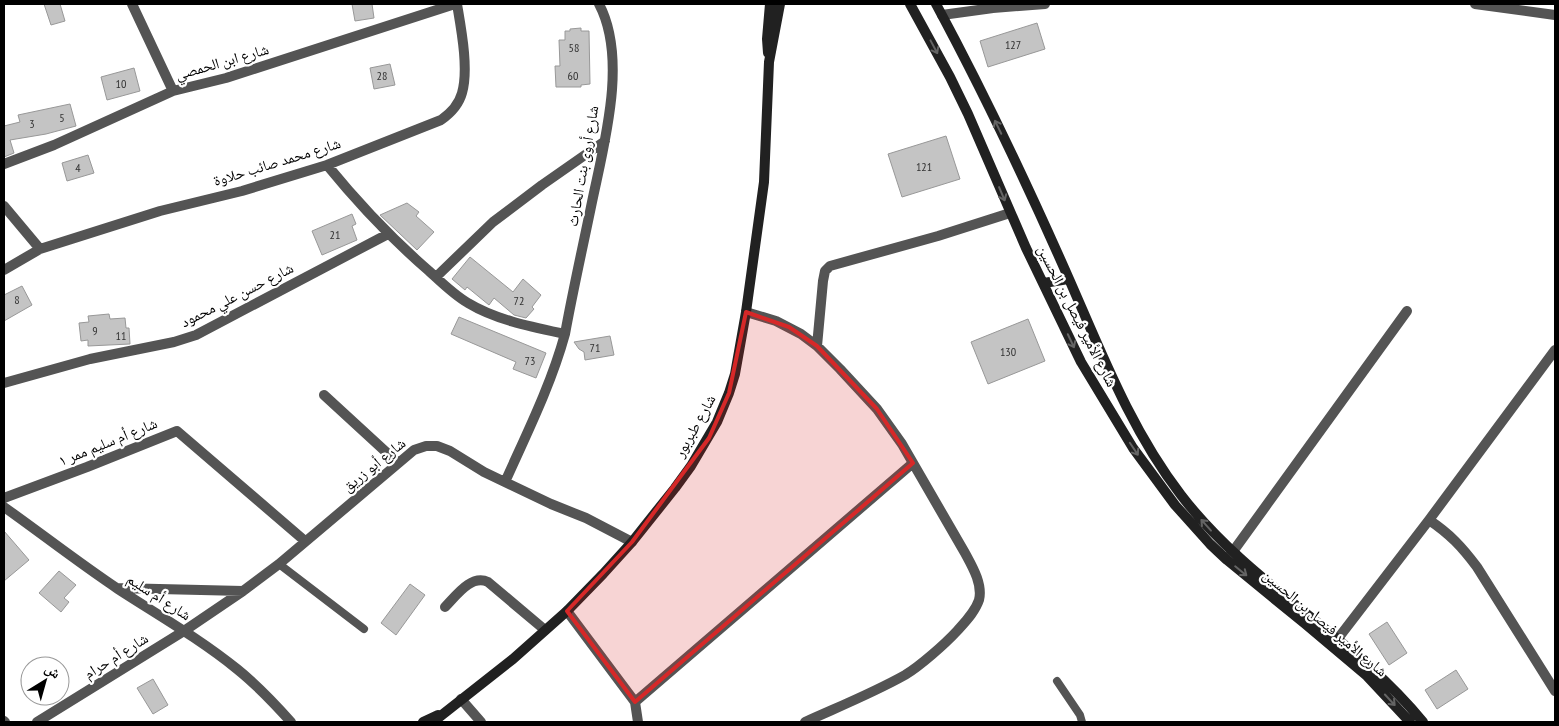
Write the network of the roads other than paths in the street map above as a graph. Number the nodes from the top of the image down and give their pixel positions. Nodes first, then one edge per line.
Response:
1 (132, 4) edge
2 (456, 4) edge
3 (599, 4) edge
4 (770, 4) edge
5 (780, 4) edge
6 (910, 4) edge
7 (936, 4) edge
8 (1045, 4) edge
9 (1475, 4) edge
10 (942, 15) junction
11 (1555, 15) edge
12 (769, 62) junction
13 (173, 91) junction
14 (605, 141) junction
15 (4, 164) edge
16 (327, 165) junction
17 (4, 206) edge
18 (1010, 213) junction
19 (388, 234) junction
20 (40, 249) junction
21 (4, 270) edge
22 (436, 278) junction
23 (1068, 278) junction
24 (1044, 284) junction
25 (1407, 311) dead end
26 (746, 312) junction
27 (565, 334) junction
28 (817, 346) junction
29 (1555, 350) edge
30 (4, 384) edge
31 (324, 395) dead end
32 (398, 463) junction
33 (913, 463) junction
34 (506, 482) junction
35 (4, 498) edge
36 (4, 507) edge
37 (1429, 520) junction
38 (305, 541) junction
39 (632, 542) junction
40 (1230, 556) junction
41 (279, 564) junction
42 (116, 588) junction
43 (243, 591) junction
44 (445, 607) dead end
45 (567, 610) junction
46 (364, 629) dead end
47 (545, 630) junction
48 (184, 631) junction
49 (1334, 642) junction
50 (1057, 680) dead end
51 (1555, 691) edge
52 (461, 699) junction
53 (635, 702) junction
54 (450, 708) junction
55 (38, 722) edge
56 (291, 722) edge
57 (423, 722) edge
58 (433, 722) edge
59 (481, 722) edge
60 (638, 722) edge
61 (805, 722) edge
62 (1082, 722) edge
63 (1410, 722) edge
64 (1424, 722) edge

1 - 13 street
2 - 13 street, شارع ابن الحمصي
2 - 16 street, شارع محمد صائب حلاوة
3 - 14 street, شارع أروى بنت الحارث
4 - 12 street, شارع طبربور
5 - 12 street, شارع طبربور
6 -> 18 street, شارع الأمير فيصل بن الحسين
7 - 10 street, شارع الأمير فيصل بن الحسين
8 - 10 street
9 - 11 street
23 -> 10 street, شارع الأمير فيصل بن الحسين
12 - 26 street, شارع طبربور
13 - 15 street, شارع ابن الحمصي
14 - 22 street
14 - 27 street, شارع أروى بنت الحارث
16 - 19 street
16 - 20 street, شارع محمد صائب حلاوة
17 - 20 street
18 - 24 street, شارع الأمير فيصل بن الحسين
18 - 28 street
19 - 22 street
19 - 30 street, شارع حسن علي محمود
20 - 21 street, شارع محمد صائب حلاوة
22 - 27 street
23 - 24 street
40 -> 23 street, شارع الأمير فيصل بن الحسين
24 -> 40 street, شارع الأمير فيصل بن الحسين
25 - 40 street
26 - 28 street
26 - 39 street, شارع طبربور
27 - 34 street, شارع أروى بنت الحارث
28 - 33 street
29 - 37 street
31 - 32 street
32 - 34 street, شارع أبو زريق
32 - 38 street, شارع أبو زريق
33 - 53 street
33 - 61 street
34 - 39 street, شارع أبو زريق
35 - 38 street, شارع أم سليم ممر ١
36 - 42 street, شارع أم سليم
37 - 49 street
37 - 51 street
38 - 41 street, شارع أبو زريق
39 - 45 street, شارع طبربور
40 - 49 street, شارع الأمير فيصل بن الحسين
41 - 43 street, شارع أبو زريق
41 - 46 lane
42 - 43 street
42 - 48 street, شارع أم سليم
43 - 48 street, شارع أبو زريق
44 - 47 street
45 - 47 street, شارع طبربور
45 - 53 street
47 - 52 street, شارع طبربور
48 - 55 street, شارع أم حرام
48 - 56 street, شارع أم سليم
49 -> 63 street, شارع الأمير فيصل بن الحسين
49 - 64 street, شارع الأمير فيصل بن الحسين
50 - 62 lane
52 - 54 street, شارع طبربور
52 - 59 street
53 - 60 street
54 - 57 street, شارع طبربور
54 - 58 street, شارع طبربور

---+---

- [EXERCISE PROMPT]
Pictures don't belong in the copy. Transcribe every record exactly as it appears.

- [SOLUTION TO THIS PROBLEM]
Write the network of the roads other than paths in the street map above as a graph. Number the nodes from the top of the image down and give their pixel positions. Nodes first, then one edge per line.
Response:
1 (132, 4) edge
2 (456, 4) edge
3 (599, 4) edge
4 (770, 4) edge
5 (780, 4) edge
6 (910, 4) edge
7 (936, 4) edge
8 (1045, 4) edge
9 (1475, 4) edge
10 (942, 15) junction
11 (1555, 15) edge
12 (769, 62) junction
13 (173, 91) junction
14 (605, 141) junction
15 (4, 164) edge
16 (327, 165) junction
17 (4, 206) edge
18 (1010, 213) junction
19 (388, 234) junction
20 (40, 249) junction
21 (4, 270) edge
22 (436, 278) junction
23 (1068, 278) junction
24 (1044, 284) junction
25 (1407, 311) dead end
26 (746, 312) junction
27 (565, 334) junction
28 (817, 346) junction
29 (1555, 350) edge
30 (4, 384) edge
31 (324, 395) dead end
32 (398, 463) junction
33 (913, 463) junction
34 (506, 482) junction
35 (4, 498) edge
36 (4, 507) edge
37 (1429, 520) junction
38 (305, 541) junction
39 (632, 542) junction
40 (1230, 556) junction
41 (279, 564) junction
42 (116, 588) junction
43 (243, 591) junction
44 (445, 607) dead end
45 (567, 610) junction
46 (364, 629) dead end
47 (545, 630) junction
48 (184, 631) junction
49 (1334, 642) junction
50 (1057, 680) dead end
51 (1555, 691) edge
52 (461, 699) junction
53 (635, 702) junction
54 (450, 708) junction
55 (38, 722) edge
56 (291, 722) edge
57 (423, 722) edge
58 (433, 722) edge
59 (481, 722) edge
60 (638, 722) edge
61 (805, 722) edge
62 (1082, 722) edge
63 (1410, 722) edge
64 (1424, 722) edge

1 - 13 street
2 - 13 street, شارع ابن الحمصي
2 - 16 street, شارع محمد صائب حلاوة
3 - 14 street, شارع أروى بنت الحارث
4 - 12 street, شارع طبربور
5 - 12 street, شارع طبربور
6 -> 18 street, شارع الأمير فيصل بن الحسين
7 - 10 street, شارع الأمير فيصل بن الحسين
8 - 10 street
9 - 11 street
23 -> 10 street, شارع الأمير فيصل بن الحسين
12 - 26 street, شارع طبربور
13 - 15 street, شارع ابن الحمصي
14 - 22 street
14 - 27 street, شارع أروى بنت الحارث
16 - 19 street
16 - 20 street, شارع محمد صائب حلاوة
17 - 20 street
18 - 24 street, شارع الأمير فيصل بن الحسين
18 - 28 street
19 - 22 street
19 - 30 street, شارع حسن علي محمود
20 - 21 street, شارع محمد صائب حلاوة
22 - 27 street
23 - 24 street
40 -> 23 street, شارع الأمير فيصل بن الحسين
24 -> 40 street, شارع الأمير فيصل بن الحسين
25 - 40 street
26 - 28 street
26 - 39 street, شارع طبربور
27 - 34 street, شارع أروى بنت الحارث
28 - 33 street
29 - 37 street
31 - 32 street
32 - 34 street, شارع أبو زريق
32 - 38 street, شارع أبو زريق
33 - 53 street
33 - 61 street
34 - 39 street, شارع أبو زريق
35 - 38 street, شارع أم سليم ممر ١
36 - 42 street, شارع أم سليم
37 - 49 street
37 - 51 street
38 - 41 street, شارع أبو زريق
39 - 45 street, شارع طبربور
40 - 49 street, شارع الأمير فيصل بن الحسين
41 - 43 street, شارع أبو زريق
41 - 46 lane
42 - 43 street
42 - 48 street, شارع أم سليم
43 - 48 street, شارع أبو زريق
44 - 47 street
45 - 47 street, شارع طبربور
45 - 53 street
47 - 52 street, شارع طبربور
48 - 55 street, شارع أم حرام
48 - 56 street, شارع أم سليم
49 -> 63 street, شارع الأمير فيصل بن الحسين
49 - 64 street, شارع الأمير فيصل بن الحسين
50 - 62 lane
52 - 54 street, شارع طبربور
52 - 59 street
53 - 60 street
54 - 57 street, شارع طبربور
54 - 58 street, شارع طبربور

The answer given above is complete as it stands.